-- THE RECORDS --
"""

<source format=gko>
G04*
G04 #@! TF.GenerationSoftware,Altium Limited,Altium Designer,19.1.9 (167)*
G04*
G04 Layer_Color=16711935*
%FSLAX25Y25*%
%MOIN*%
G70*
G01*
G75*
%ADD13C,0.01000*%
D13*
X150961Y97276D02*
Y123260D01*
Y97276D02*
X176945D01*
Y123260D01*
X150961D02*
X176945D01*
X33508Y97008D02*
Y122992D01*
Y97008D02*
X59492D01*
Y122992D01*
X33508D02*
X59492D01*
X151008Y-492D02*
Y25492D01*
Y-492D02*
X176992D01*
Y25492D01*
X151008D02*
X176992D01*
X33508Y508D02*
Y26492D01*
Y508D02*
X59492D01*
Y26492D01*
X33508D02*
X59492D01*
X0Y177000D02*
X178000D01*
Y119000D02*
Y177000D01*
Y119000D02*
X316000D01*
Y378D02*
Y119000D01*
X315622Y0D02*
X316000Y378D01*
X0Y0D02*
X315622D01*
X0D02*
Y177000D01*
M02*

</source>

"""
"""

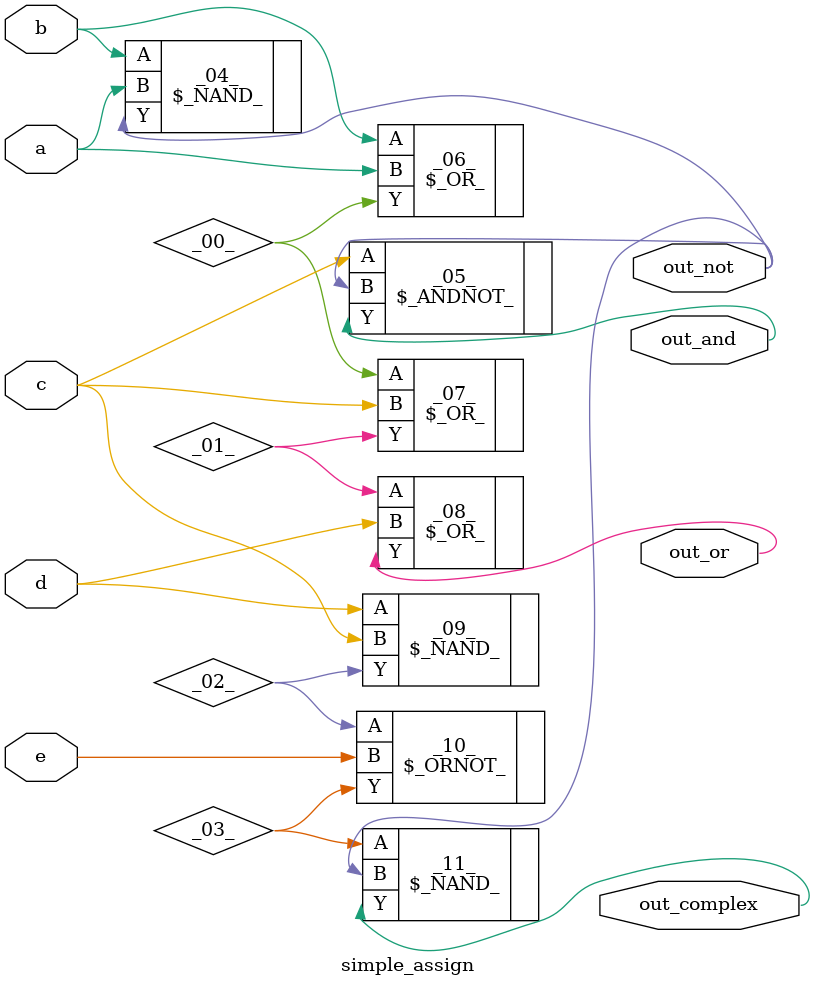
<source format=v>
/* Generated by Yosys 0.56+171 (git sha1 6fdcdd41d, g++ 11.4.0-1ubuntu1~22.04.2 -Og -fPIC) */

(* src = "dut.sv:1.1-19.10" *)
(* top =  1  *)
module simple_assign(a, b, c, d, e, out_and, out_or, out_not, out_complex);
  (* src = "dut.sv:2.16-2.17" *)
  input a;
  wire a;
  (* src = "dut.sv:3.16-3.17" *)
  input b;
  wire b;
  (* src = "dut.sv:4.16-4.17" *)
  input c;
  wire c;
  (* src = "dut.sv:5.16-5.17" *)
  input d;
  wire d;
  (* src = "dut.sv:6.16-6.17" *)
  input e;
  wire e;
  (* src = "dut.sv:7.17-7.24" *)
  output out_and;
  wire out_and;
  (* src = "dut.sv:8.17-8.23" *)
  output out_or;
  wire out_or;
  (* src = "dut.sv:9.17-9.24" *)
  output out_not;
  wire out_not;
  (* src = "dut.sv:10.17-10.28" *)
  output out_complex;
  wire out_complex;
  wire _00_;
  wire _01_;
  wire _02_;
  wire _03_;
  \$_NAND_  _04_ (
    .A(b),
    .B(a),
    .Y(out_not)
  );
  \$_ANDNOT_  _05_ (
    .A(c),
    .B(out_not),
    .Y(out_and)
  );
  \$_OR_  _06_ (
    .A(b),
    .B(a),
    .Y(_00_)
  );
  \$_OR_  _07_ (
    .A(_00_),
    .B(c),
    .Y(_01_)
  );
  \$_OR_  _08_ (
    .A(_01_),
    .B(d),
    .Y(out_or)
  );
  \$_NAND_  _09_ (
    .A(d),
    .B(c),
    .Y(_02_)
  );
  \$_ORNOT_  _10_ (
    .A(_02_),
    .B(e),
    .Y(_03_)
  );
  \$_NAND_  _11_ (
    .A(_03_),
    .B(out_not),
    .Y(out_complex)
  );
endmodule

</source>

"""

-- TRY IT --
Go through the material above and output exactly the lines from the one containing "X150961Y97276D02*" through the one containing "Y119000D01*".

-- TASK OUTPUT --
X150961Y97276D02*
Y123260D01*
Y97276D02*
X176945D01*
Y123260D01*
X150961D02*
X176945D01*
X33508Y97008D02*
Y122992D01*
Y97008D02*
X59492D01*
Y122992D01*
X33508D02*
X59492D01*
X151008Y-492D02*
Y25492D01*
Y-492D02*
X176992D01*
Y25492D01*
X151008D02*
X176992D01*
X33508Y508D02*
Y26492D01*
Y508D02*
X59492D01*
Y26492D01*
X33508D02*
X59492D01*
X0Y177000D02*
X178000D01*
Y119000D02*
Y177000D01*
Y119000D02*
X316000D01*
Y378D02*
Y119000D01*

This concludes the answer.